YOUR TASK
Take the lines below from the one with "left knee: (136, 264)" through the one with "right wrist: (91, 61)" and print only them, exactly. Don't print the pictures.

SUPPLIED RECORDS
==============================

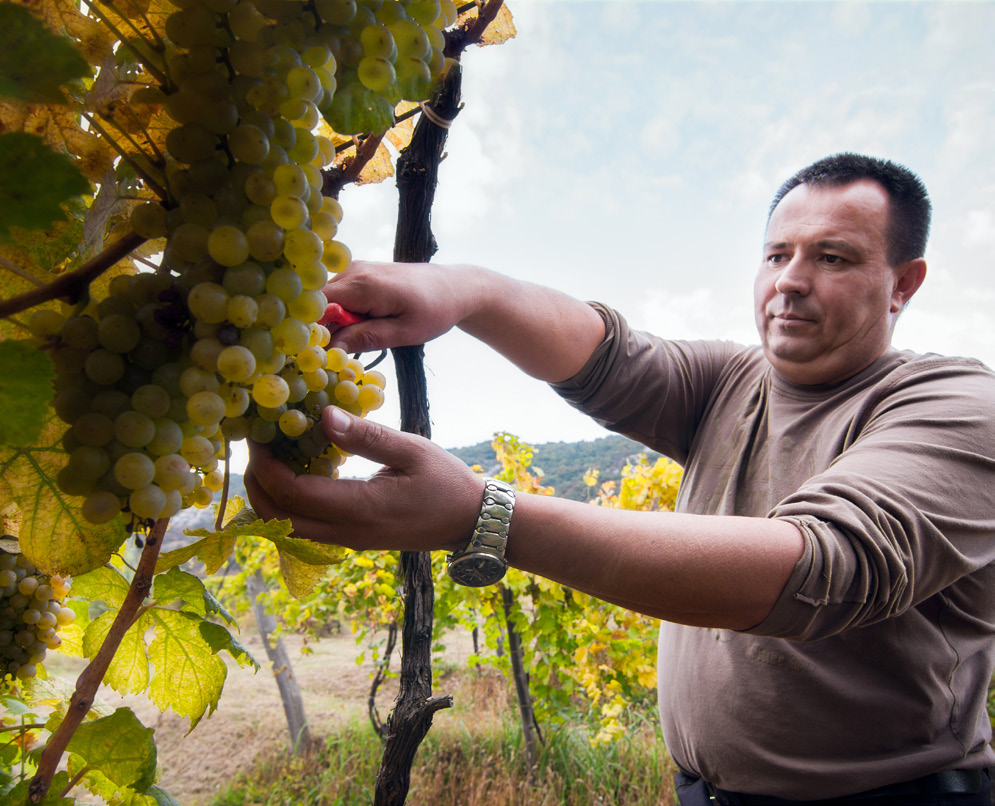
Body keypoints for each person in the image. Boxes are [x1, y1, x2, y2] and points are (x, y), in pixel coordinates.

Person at [245, 153, 995, 805]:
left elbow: (827, 566)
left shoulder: (957, 405)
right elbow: (605, 355)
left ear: (902, 283)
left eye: (831, 258)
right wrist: (465, 292)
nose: (789, 283)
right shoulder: (734, 380)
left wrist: (483, 515)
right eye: (775, 255)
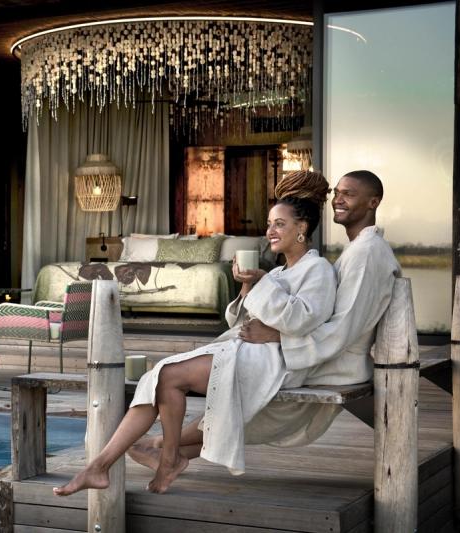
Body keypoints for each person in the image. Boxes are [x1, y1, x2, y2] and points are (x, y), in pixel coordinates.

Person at [54, 170, 338, 496]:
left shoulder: (318, 270)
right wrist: (248, 286)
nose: (270, 231)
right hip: (245, 349)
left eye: (280, 224)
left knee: (169, 376)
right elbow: (241, 320)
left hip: (273, 361)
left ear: (302, 228)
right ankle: (104, 466)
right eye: (269, 224)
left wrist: (262, 286)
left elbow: (302, 320)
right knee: (159, 376)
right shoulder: (279, 272)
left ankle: (160, 459)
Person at [129, 169, 401, 474]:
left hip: (334, 363)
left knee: (241, 390)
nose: (338, 199)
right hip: (314, 351)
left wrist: (277, 337)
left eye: (348, 194)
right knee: (237, 386)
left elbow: (343, 329)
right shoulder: (356, 250)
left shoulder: (365, 253)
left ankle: (161, 445)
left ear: (373, 202)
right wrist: (251, 289)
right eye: (337, 193)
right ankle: (166, 450)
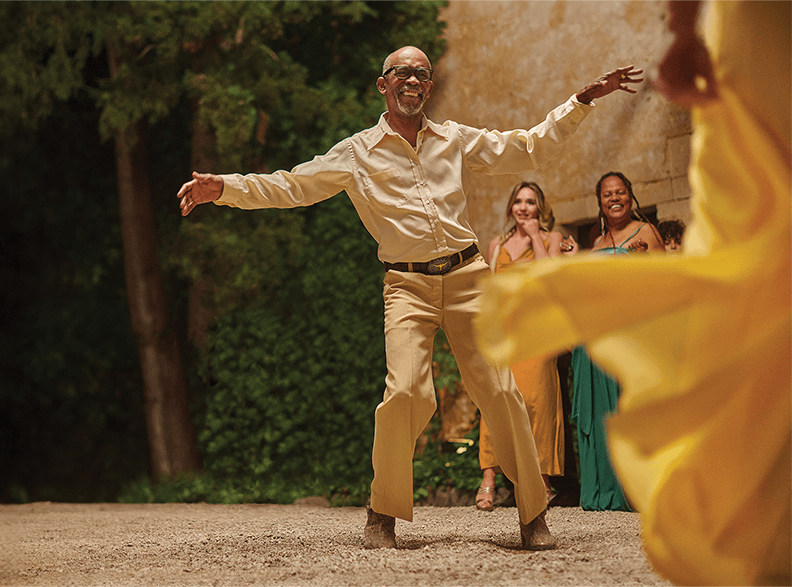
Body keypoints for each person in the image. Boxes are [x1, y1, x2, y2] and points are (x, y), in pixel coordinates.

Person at [177, 45, 643, 551]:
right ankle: (383, 511)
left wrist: (581, 100)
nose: (414, 79)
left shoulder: (453, 139)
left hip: (469, 279)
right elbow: (292, 186)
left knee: (502, 392)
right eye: (402, 71)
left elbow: (526, 146)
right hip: (406, 286)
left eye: (422, 73)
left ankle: (532, 514)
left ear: (430, 86)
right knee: (405, 394)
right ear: (384, 84)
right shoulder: (356, 152)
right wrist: (223, 187)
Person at [475, 0, 790, 583]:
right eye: (607, 194)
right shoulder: (576, 237)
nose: (614, 199)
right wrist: (688, 26)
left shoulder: (635, 232)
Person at [476, 182, 573, 512]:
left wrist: (535, 236)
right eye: (517, 201)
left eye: (530, 202)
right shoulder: (496, 244)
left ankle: (541, 484)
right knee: (496, 402)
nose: (523, 207)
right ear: (510, 208)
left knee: (539, 404)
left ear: (539, 208)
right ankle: (488, 480)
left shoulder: (552, 239)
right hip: (504, 336)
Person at [571, 171, 663, 512]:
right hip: (593, 338)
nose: (614, 198)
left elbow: (665, 284)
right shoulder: (595, 243)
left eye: (620, 192)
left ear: (630, 196)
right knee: (600, 414)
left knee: (628, 406)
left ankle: (636, 487)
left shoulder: (646, 233)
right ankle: (601, 489)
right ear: (600, 202)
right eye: (608, 194)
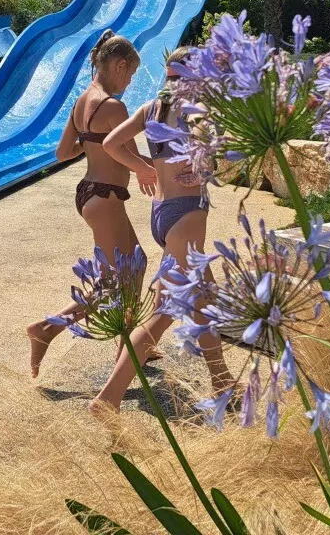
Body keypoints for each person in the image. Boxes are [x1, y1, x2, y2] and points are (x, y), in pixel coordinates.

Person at [90, 49, 232, 415]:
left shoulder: (152, 107)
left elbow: (111, 143)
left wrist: (145, 169)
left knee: (204, 301)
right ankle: (108, 398)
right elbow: (215, 148)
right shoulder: (193, 108)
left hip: (163, 214)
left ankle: (222, 380)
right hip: (186, 215)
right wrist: (206, 162)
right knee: (168, 311)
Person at [28, 31, 155, 378]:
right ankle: (47, 329)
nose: (128, 83)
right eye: (129, 75)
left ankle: (127, 344)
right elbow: (122, 151)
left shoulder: (82, 101)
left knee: (136, 264)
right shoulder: (113, 106)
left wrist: (95, 143)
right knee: (114, 282)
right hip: (106, 196)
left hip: (90, 193)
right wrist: (146, 166)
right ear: (119, 65)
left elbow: (63, 152)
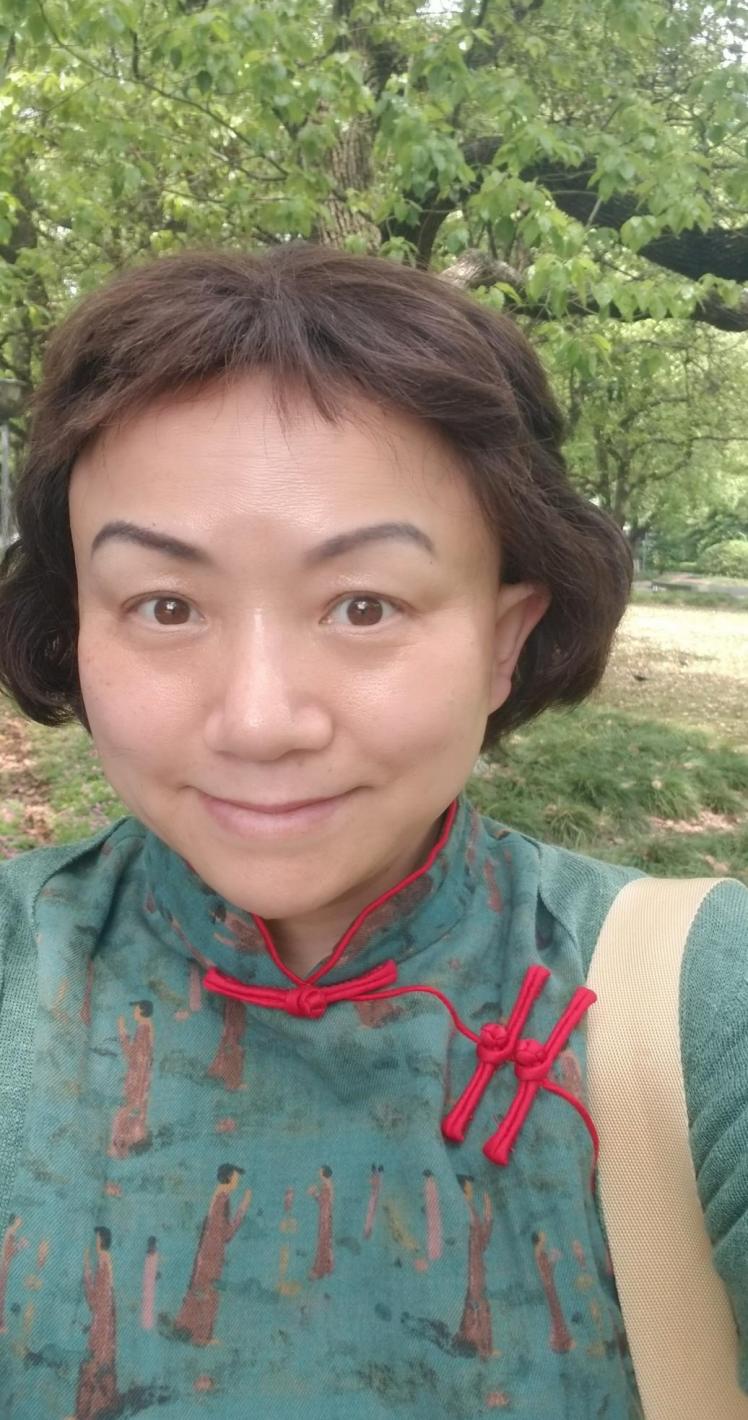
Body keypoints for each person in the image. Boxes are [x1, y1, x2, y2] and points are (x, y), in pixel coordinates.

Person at [0, 243, 744, 1418]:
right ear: (76, 629)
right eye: (166, 604)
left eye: (363, 605)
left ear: (502, 640)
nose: (259, 720)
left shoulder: (697, 1006)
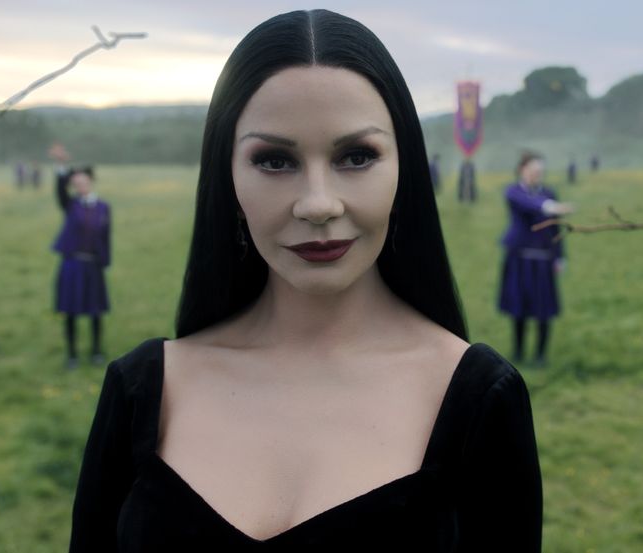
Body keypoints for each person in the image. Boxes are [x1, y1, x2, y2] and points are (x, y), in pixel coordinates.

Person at [68, 10, 542, 552]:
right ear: (227, 177)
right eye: (274, 160)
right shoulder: (140, 389)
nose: (318, 203)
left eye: (357, 156)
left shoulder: (480, 397)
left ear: (404, 169)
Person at [498, 151, 573, 366]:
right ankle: (518, 353)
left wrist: (560, 257)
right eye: (533, 170)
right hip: (519, 259)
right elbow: (528, 203)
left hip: (543, 260)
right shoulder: (513, 192)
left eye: (540, 171)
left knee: (544, 309)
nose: (537, 174)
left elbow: (556, 228)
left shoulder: (549, 192)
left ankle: (540, 356)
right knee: (518, 308)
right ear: (522, 170)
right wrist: (549, 206)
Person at [52, 162, 111, 368]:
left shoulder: (104, 207)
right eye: (76, 183)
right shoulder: (70, 205)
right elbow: (60, 190)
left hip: (94, 266)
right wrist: (63, 168)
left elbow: (106, 237)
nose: (81, 186)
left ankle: (96, 351)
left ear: (91, 182)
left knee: (96, 312)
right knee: (70, 312)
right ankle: (72, 355)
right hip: (72, 265)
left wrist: (105, 262)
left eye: (84, 182)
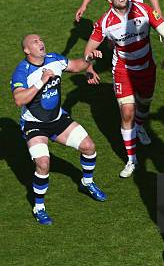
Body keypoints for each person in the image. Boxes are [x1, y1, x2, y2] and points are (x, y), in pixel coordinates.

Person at [10, 34, 106, 225]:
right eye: (34, 42)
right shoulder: (22, 71)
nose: (41, 43)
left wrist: (89, 60)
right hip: (34, 125)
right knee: (43, 164)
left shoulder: (55, 59)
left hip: (57, 119)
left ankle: (87, 182)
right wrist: (42, 81)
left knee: (89, 147)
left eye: (41, 40)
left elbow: (77, 65)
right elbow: (19, 99)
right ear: (27, 50)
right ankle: (39, 207)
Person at [83, 0, 164, 177]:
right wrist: (91, 61)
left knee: (144, 103)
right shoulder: (105, 22)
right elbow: (88, 51)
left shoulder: (143, 10)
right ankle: (132, 160)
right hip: (123, 70)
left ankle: (140, 126)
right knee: (126, 112)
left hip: (146, 68)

==============================

YOUR SOLUTION
left knee: (136, 264)
right shoulder: (113, 106)
left wrist: (95, 143)
right knee: (114, 282)
right hip: (106, 196)
left hip: (90, 193)
right wrist: (146, 166)
right ear: (119, 65)
left elbow: (63, 152)
Body keypoints for each person in the image. Boxes are [x1, y1, x2, y2] and points are (x, y), in pixel coordinates.

Person at [0, 243, 744, 1418]:
right ear: (76, 629)
right eye: (166, 604)
left eye: (363, 605)
left ear: (502, 640)
nose: (259, 720)
left shoulder: (697, 1006)
Body keypoints for each person in the image. Boxes are [x1, y1, x2, y2] and points are (x, y), in pixel coordinates.

Person at [68, 10, 542, 552]:
right ear: (227, 177)
right eye: (274, 160)
right shoulder: (140, 389)
nose: (318, 203)
left eye: (357, 156)
left shoulder: (480, 397)
left ear: (404, 169)
Person at [498, 151, 573, 366]:
right ankle: (518, 353)
left wrist: (560, 257)
right eye: (533, 170)
right hip: (519, 259)
right elbow: (528, 203)
left hip: (543, 260)
right shoulder: (513, 192)
left eye: (540, 171)
left knee: (544, 309)
nose: (537, 174)
left elbow: (556, 228)
left shoulder: (549, 192)
left ankle: (540, 356)
right knee: (518, 308)
right ear: (522, 170)
right wrist: (549, 206)
Person at [52, 162, 111, 368]:
left shoulder: (104, 207)
right eye: (76, 183)
right shoulder: (70, 205)
right elbow: (60, 190)
left hip: (94, 266)
right wrist: (63, 168)
left elbow: (106, 237)
nose: (81, 186)
left ankle: (96, 351)
left ear: (91, 182)
left knee: (96, 312)
right knee: (70, 312)
right ankle: (72, 355)
right hip: (72, 265)
left wrist: (105, 262)
left eye: (84, 182)
Body keypoints for each person in the image. Boxes are [x1, y1, x2, y2] and points are (x, y), in pixel coordinates.

Person at [10, 34, 106, 225]:
right eye: (34, 42)
right shoulder: (22, 71)
nose: (41, 43)
left wrist: (89, 60)
right hip: (34, 125)
right knee: (43, 164)
left shoulder: (55, 59)
left hip: (57, 119)
left ankle: (87, 182)
right wrist: (42, 81)
left knee: (89, 147)
left eye: (41, 40)
left elbow: (77, 65)
right elbow: (19, 99)
right ear: (27, 50)
right ankle: (39, 207)
Person at [83, 0, 164, 177]:
right wrist: (91, 61)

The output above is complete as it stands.